— Что-то не так, Луис? — спрашивает мама.
— Нет, мэм, — отвечает Луис, вытягиваясь, как солдат, по стойке «смирно».
— Какие-то еще гадости вылетят из твоего boca[5], Карлос? — Мама опускает руку в воду как предупреждение.
— Нет, мэм, — отвечает второй солдат.
— А ты, Алехандро? — Ее глаза сузились в щелки.
— Что? Я пытался их разнять, — говорю я невинно и улыбаюсь своей неотразимой улыбкой.
Мама брызгает водой мне в лицо.
— Это за то, что не разнял раньше.

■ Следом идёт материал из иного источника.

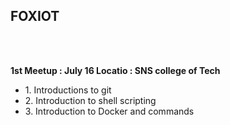 <h2>FOXIOT</h2>

<br><br>

<p>
<strong>1st Meetup : July 16 </strong>
<strong>Locatio : SNS college of Tech </strong>
<ul>
<li>1. Introductions to git</li>
<li>2. Introduction to shell scripting</li>
<li>3. Introduction to Docker and commands</li>
</ul>


</p>
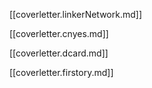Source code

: [[coverletter.linkerNetwork.md]]

[[coverletter.cnyes.md]]


[[coverletter.dcard.md]]

[[coverletter.firstory.md]]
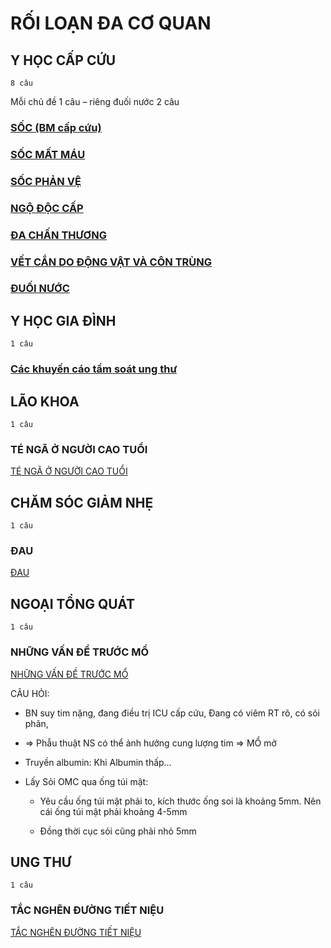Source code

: # RỐI LOẠN ĐA CƠ QUAN  
## Y HỌC CẤP CỨU  
`8 câu`  
Mỗi chủ đề 1 câu – riêng đuối nước 2 câu  
### [SỐC (BM cấp cứu)](./UMP/BM%20C%E1%BA%A4P%20C%E1%BB%A8U/S%E1%BB%90C%20(BM%20c%E1%BA%A5p%20c%E1%BB%A9u).md)  
### [SỐC MẤT MÁU](./UMP/BM%20C%E1%BA%A4P%20C%E1%BB%A8U/S%E1%BB%90C%20M%E1%BA%A4T%20M%C3%81U.md)  
### [SỐC PHẢN VỆ](./UMP/BM%20C%E1%BA%A4P%20C%E1%BB%A8U/S%E1%BB%90C%20PH%E1%BA%A2N%20V%E1%BB%86.md)  
### [NGỘ ĐỘC CẤP](./UMP/BM%20C%E1%BA%A4P%20C%E1%BB%A8U/NG%E1%BB%98%20%C4%90%E1%BB%98C%20C%E1%BA%A4P.md)  
### [ĐA CHẤN THƯƠNG](./UMP/BM%20C%E1%BA%A4P%20C%E1%BB%A8U/%C4%90A%20CH%E1%BA%A4N%20TH%C6%AF%C6%A0NG.md)  
### [VẾT CẮN DO ĐỘNG VẬT VÀ CÔN TRÙNG](./UMP/BM%20C%E1%BA%A4P%20C%E1%BB%A8U/V%E1%BA%BET%20C%E1%BA%AEN%20DO%20%C4%90%E1%BB%98NG%20V%E1%BA%ACT%20V%C3%80%20C%C3%94N%20TR%C3%99NG.md)  
### [ĐUỐI NƯỚC](./UMP/BM%20C%E1%BA%A4P%20C%E1%BB%A8U/%C4%90U%E1%BB%90I%20N%C6%AF%E1%BB%9AC.md)    
  
## Y HỌC GIA ĐÌNH  
`1 câu`  
### [Các khuyến cáo tầm soát ung thư](./UMP/BM%20YHG%C4%90/Tot%20nghiep/C%C3%A1c%20khuy%E1%BA%BFn%20c%C3%A1o%20t%E1%BA%A7m%20so%C3%A1t%20ung%20th%C6%B0.md)  
  
## LÃO KHOA  
`1 câu`  
### TÉ NGÃ Ở NGƯỜI CAO TUỔI  
[TÉ NGÃ Ở NGƯỜI CAO TUỔI](./UMP/BM%20L%C3%83O/T%C3%89%20NG%C3%83%20%E1%BB%9E%20NG%C6%AF%E1%BB%9CI%20CAO%20TU%E1%BB%94I.md)  
  
## CHĂM SÓC GIẢM NHẸ  
`1 câu`  
### ĐAU  
[ĐAU](./UMP/BM%20CSGN/%C4%90AU.md)  
  
## NGOẠI TỔNG QUÁT  
`1 câu`  
### NHỮNG VẤN ĐỀ TRƯỚC MỔ  
[NHỮNG VẤN ĐỀ TRƯỚC MỔ](./UMP/BM%20NGO%E1%BA%A0I%20TQ/000%20-%20TOT%20NGHIEP%20-%20Ngoai%20Tieu%20hoa/NH%E1%BB%AENG%20V%E1%BA%A4N%20%C4%90%E1%BB%80%20TR%C6%AF%E1%BB%9AC%20M%E1%BB%94.md)  
CÂU HỎI:  
- BN suy tim nặng, đang điều trị ICU cấp cứu, Đang có viêm RT rõ, có sỏi phân,    
- => Phẫu thuật NS có thể ảnh hưởng cung lượng tim => MỔ mở  
- Truyền albumin: Khi Albumin thấp…  
- Lấy Sỏi OMC qua ống túi mật:  
	- Yêu cầu ống túi mật phải to, kích thước ống soi là khoảng 5mm. Nên cái ống túi mật phải khoảng 4-5mm  
	- Đồng thời cục sỏi cũng phải nhỏ 5mm  
## UNG THƯ  
`1 câu`  
### TẮC NGHẼN ĐƯỜNG TIẾT NIỆU  
[TẮC NGHẼN ĐƯỜNG TIẾT NIỆU](./UMP/BM%20Ung%20b%C6%B0%E1%BB%9Bu/T%E1%BA%AEC%20NGH%E1%BA%BCN%20%C4%90%C6%AF%E1%BB%9CNG%20TI%E1%BA%BET%20NI%E1%BB%86U.md)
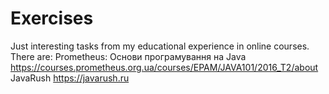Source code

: # Exercises
Just interesting tasks from my educational experience in online courses.
There are:
Prometheus: Основи програмування на Java https://courses.prometheus.org.ua/courses/EPAM/JAVA101/2016_T2/about
JavaRush https://javarush.ru
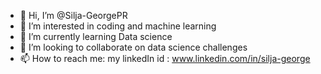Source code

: - 👋 Hi, I’m @Silja-GeorgePR
- 👀 I’m interested in coding and machine learning
- 🌱 I’m currently learning Data science
- 💞️ I’m looking to collaborate on data science challenges
- 📫 How to reach me: my linkedIn id : www.linkedin.com/in/silja-george

<!---
Silja-GeorgePR/Silja-GeorgePR is a ✨ special ✨ repository because its `README.md` (this file) appears on your GitHub profile.
You can click the Preview link to take a look at your changes.
--->
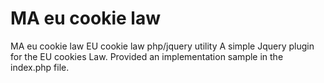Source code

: # MA eu cookie law
MA eu cookie law
EU cookie law php/jquery utility 
A simple Jquery plugin for the EU cookies Law. 
Provided an implementation sample in the index.php file.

А теперь все одевайтесь и позавтракайте перед школой.
Вот и все, что я получаю за свою неотразимую улыбку.
— Все равно ты нас любишь, — кричу я ей вслед.
Быстро приняв душ, я оборачиваю полотенце вокруг талии и возвращаюсь в комнату. И вижу Луиса с моей банданой на голове — в этот миг во мне все сжимается. Я сдергиваю с него бандану.
— Не трогай ее, Луис.
— Почему? — спрашивает он. Невинные карие глаза.
Для Луиса это бандана. Для меня это символ того, чего больше не будет.
Как, черт побери, мне объяснить это одиннадцатилетнему ребенку? Он знает, кто я такой. Не секрет, что это цвета банды «Мексиканская кровь». Из-за расплаты и мести я оказался там, откуда теперь нет выхода. Но я скорее умру, чем втяну туда братьев.
Я сжимаю бандану в кулаке.
— Луис, не трогай мои шмотки. Особенно вещи с символами банды.
— Мне нравятся красный и черный.
Только этого мне не хватало.
— Если я когда-нибудь поймаю тебя с этим снова, ты будешь сине-желтый — от синяков, — замечаю я. — Понял, братец?
Он пожимает плечами.
— Да. Понял.
Луис выходит из комнаты пружинящим шагом — сомневаюсь, что он действительно понял. Я запрещаю себе об этом думать, хватаю черную футболку из комода и натягиваю старые потертые джинсы. Я завязываю бандану на голове, когда слышу мамин громкий голос из кухни:
— Алехандро, спускайся, пока завтрак не остыл. De prisa[6], поторопись.
— Иду.
Я, видимо, никогда не пойму, почему еда такая важная часть жизни для нее. Мои братья уже уплетают завтрак, когда я вхожу в кухню. Я открываю холодильник и изучаю его содержимое.
— Садись.
— Ма, я просто возьму…
— Ничего ты не возьмешь, Алехандро. Сядь. Мы семья и должны вместе поесть.
Я вздыхаю, закрываю холодильник и сажусь рядом с Карлосом. В том, чтобы быть частью семьи, иногда есть свои недостатки. Mi’amá ставит передо мной тарелку с huevos и tortillas[7].
— Почему ты не можешь называть меня Алекс? — Я опускаю голову и утыкаюсь в завтрак.
— Если бы я хотела назвать тебя Алекс, то не выбрала бы имя Алехандро. Тебе оно не нравится?
Мои мышцы напрягаются. Меня назвали в честь умершего отца — и таким образом переложили на меня ответственность быть главным мужчиной в доме. Алехандро, Алехандро младший, Младший… для меня это звучит одинаково. Все одно — наплевать, кто я за этим именем.